▶ **DIRECTIONS**: In the listing below, repeat exactly every line from the first through the line containing "vaccinated, Colorado: 1873943 -> 2420000", with nothing else.
++++++++
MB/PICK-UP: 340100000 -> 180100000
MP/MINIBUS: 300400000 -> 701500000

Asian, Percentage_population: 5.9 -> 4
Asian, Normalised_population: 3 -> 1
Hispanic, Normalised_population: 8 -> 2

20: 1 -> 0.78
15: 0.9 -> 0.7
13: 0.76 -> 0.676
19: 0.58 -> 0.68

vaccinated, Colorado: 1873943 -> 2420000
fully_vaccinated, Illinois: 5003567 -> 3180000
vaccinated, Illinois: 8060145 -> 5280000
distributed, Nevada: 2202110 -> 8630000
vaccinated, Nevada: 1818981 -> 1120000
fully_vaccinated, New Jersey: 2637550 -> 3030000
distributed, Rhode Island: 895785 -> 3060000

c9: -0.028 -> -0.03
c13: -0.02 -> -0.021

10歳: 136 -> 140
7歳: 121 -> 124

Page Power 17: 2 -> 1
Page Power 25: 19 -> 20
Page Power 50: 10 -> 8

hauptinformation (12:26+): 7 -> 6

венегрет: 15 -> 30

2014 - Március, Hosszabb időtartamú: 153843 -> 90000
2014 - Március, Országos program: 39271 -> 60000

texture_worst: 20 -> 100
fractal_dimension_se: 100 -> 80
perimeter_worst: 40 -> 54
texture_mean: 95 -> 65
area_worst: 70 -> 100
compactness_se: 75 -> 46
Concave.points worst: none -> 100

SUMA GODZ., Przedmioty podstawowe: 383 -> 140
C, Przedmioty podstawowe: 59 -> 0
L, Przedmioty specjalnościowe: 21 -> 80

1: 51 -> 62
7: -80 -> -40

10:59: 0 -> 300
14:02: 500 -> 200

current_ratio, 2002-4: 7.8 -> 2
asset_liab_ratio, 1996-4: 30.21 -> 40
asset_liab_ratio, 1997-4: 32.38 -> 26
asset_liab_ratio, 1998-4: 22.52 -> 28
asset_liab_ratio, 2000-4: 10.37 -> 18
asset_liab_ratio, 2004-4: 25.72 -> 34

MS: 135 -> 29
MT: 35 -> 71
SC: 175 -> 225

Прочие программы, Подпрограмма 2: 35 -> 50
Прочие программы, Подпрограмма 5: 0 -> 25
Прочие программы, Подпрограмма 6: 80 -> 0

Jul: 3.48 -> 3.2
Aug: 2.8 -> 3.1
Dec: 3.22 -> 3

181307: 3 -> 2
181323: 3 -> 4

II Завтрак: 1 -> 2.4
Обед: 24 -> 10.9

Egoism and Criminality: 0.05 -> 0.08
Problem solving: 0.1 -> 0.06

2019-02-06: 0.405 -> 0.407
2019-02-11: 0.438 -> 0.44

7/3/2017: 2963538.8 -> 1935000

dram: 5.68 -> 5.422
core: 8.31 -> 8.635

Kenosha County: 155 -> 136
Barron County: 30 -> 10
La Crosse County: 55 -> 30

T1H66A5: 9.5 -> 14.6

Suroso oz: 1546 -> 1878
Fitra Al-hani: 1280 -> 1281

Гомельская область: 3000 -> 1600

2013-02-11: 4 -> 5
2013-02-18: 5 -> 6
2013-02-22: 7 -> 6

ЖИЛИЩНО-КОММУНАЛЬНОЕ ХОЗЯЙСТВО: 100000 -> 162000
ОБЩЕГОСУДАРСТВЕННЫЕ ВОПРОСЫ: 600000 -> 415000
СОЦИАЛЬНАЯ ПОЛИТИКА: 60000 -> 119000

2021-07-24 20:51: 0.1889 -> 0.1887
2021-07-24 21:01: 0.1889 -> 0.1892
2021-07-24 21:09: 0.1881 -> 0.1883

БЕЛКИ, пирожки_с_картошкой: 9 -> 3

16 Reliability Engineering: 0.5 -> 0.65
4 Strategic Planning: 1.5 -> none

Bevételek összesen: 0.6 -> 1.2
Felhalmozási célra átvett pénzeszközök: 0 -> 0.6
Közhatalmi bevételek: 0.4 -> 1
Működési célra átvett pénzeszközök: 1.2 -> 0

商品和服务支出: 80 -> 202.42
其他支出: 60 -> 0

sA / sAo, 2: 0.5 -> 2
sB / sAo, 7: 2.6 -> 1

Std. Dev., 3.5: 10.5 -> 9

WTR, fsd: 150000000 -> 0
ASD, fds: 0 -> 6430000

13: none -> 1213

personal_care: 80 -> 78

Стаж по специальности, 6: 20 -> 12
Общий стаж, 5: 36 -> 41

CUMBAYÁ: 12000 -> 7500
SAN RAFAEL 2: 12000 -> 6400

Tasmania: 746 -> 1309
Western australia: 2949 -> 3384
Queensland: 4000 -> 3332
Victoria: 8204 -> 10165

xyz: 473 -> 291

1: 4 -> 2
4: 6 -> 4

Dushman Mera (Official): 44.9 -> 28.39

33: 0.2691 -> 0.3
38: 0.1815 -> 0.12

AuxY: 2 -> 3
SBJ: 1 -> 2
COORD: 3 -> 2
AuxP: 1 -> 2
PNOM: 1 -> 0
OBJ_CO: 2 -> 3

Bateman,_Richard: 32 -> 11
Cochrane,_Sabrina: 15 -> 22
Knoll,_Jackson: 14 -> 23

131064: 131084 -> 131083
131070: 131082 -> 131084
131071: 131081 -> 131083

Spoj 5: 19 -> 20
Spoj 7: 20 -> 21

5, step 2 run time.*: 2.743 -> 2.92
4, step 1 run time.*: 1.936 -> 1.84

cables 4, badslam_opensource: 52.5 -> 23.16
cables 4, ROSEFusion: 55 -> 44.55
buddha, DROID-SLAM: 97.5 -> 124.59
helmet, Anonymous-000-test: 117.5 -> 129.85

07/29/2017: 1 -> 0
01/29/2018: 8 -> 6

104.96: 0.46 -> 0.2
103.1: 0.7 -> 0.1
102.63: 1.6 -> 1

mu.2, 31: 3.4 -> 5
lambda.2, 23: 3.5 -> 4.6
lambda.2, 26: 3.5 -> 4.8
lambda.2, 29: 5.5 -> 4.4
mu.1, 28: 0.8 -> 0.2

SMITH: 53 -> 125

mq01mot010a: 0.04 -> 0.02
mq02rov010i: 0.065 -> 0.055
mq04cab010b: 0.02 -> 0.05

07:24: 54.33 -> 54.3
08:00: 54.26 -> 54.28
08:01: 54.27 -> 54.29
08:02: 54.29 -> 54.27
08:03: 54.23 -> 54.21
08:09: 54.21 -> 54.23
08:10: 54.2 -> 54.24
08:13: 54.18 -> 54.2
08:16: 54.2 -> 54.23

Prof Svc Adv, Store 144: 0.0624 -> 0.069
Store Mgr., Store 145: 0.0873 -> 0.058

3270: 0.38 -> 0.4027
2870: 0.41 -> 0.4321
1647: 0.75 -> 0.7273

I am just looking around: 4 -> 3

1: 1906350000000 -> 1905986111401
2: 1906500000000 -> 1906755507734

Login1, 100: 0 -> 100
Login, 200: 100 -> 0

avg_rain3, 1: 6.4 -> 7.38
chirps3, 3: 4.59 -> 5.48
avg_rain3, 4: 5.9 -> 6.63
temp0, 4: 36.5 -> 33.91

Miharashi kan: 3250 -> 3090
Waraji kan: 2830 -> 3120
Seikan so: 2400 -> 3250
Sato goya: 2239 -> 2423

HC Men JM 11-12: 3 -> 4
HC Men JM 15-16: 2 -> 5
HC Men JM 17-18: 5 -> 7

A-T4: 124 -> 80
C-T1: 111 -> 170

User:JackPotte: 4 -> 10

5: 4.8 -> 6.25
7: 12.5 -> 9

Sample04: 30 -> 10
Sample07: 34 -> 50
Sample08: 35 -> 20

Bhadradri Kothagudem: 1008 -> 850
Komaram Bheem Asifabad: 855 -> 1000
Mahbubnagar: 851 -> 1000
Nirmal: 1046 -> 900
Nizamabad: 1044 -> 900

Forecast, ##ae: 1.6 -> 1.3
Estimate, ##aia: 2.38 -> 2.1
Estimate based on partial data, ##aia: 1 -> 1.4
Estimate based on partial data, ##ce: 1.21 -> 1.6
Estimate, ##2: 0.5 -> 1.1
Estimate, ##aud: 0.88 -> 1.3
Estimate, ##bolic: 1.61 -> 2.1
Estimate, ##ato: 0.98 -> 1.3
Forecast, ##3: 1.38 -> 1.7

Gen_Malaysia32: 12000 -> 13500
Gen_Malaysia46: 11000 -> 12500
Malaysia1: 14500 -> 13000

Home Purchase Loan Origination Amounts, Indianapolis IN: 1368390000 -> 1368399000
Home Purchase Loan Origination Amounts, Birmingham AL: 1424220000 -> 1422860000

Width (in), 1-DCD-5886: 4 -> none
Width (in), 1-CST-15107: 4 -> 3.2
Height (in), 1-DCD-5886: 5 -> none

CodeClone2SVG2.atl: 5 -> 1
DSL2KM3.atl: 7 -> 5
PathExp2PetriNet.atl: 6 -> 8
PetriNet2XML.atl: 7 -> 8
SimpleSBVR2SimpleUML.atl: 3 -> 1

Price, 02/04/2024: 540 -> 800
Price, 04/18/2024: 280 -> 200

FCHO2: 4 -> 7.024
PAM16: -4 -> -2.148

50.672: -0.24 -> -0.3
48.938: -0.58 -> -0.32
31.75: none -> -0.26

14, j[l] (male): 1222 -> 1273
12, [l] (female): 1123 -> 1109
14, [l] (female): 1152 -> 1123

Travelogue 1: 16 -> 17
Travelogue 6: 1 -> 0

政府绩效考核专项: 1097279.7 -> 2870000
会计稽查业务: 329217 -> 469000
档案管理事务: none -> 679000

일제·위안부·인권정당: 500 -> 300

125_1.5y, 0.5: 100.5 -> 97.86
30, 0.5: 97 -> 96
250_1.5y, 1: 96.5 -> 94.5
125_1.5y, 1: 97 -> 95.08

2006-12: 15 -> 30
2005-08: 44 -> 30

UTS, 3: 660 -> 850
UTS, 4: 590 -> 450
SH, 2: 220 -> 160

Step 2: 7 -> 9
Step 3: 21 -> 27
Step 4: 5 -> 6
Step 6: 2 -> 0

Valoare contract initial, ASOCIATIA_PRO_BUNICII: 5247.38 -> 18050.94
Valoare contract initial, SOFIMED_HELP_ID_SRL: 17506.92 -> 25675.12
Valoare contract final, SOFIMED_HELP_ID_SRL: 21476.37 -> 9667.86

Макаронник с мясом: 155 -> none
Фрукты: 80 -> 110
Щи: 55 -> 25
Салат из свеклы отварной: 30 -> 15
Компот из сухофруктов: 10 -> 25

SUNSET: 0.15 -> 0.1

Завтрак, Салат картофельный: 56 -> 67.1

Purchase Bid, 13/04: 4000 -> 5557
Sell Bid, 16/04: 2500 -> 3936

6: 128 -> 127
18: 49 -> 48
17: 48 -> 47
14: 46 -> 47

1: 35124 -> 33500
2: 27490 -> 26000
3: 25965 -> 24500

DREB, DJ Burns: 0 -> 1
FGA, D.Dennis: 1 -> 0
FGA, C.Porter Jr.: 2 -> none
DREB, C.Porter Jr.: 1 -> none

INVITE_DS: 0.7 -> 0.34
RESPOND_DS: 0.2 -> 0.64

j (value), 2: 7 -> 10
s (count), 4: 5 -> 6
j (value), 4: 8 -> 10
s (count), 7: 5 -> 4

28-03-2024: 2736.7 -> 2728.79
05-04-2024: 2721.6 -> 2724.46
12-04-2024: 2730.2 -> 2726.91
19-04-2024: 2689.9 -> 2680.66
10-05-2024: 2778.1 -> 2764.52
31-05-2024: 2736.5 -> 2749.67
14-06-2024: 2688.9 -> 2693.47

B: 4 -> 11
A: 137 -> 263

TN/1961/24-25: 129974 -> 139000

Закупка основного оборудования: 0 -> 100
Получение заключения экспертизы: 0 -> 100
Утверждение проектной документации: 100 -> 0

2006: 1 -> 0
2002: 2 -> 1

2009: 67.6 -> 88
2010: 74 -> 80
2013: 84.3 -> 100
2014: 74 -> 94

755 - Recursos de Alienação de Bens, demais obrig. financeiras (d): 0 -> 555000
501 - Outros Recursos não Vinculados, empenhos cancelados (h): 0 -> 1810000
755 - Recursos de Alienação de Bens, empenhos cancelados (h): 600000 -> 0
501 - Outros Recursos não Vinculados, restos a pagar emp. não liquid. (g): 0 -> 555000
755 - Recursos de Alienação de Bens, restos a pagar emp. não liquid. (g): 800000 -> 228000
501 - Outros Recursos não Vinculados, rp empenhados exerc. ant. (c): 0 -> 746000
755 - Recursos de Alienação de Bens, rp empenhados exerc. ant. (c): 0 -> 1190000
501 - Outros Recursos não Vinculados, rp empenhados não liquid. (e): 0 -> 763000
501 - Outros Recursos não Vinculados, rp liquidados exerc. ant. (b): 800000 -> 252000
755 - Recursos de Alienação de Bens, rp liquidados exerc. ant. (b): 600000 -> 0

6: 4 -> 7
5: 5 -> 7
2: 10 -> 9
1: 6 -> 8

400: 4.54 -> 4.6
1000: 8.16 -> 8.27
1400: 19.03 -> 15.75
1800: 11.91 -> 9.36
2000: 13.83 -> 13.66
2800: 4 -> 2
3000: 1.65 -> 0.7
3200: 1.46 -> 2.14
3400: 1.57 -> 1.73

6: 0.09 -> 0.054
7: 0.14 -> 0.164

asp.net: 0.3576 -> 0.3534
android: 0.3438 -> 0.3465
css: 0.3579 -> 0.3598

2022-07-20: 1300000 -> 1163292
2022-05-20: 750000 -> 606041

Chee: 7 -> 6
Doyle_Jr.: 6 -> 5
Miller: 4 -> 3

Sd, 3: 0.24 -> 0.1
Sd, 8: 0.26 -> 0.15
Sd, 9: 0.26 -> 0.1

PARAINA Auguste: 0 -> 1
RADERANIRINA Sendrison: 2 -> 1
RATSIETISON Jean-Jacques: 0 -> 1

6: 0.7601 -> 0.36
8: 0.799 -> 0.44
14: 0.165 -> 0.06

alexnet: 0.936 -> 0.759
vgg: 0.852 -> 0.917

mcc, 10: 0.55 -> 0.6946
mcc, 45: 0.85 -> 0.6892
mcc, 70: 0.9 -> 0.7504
++++++++
▶ **RESULT OF THE EXERCISE**:
MB/PICK-UP: 340100000 -> 180100000
MP/MINIBUS: 300400000 -> 701500000

Asian, Percentage_population: 5.9 -> 4
Asian, Normalised_population: 3 -> 1
Hispanic, Normalised_population: 8 -> 2

20: 1 -> 0.78
15: 0.9 -> 0.7
13: 0.76 -> 0.676
19: 0.58 -> 0.68

vaccinated, Colorado: 1873943 -> 2420000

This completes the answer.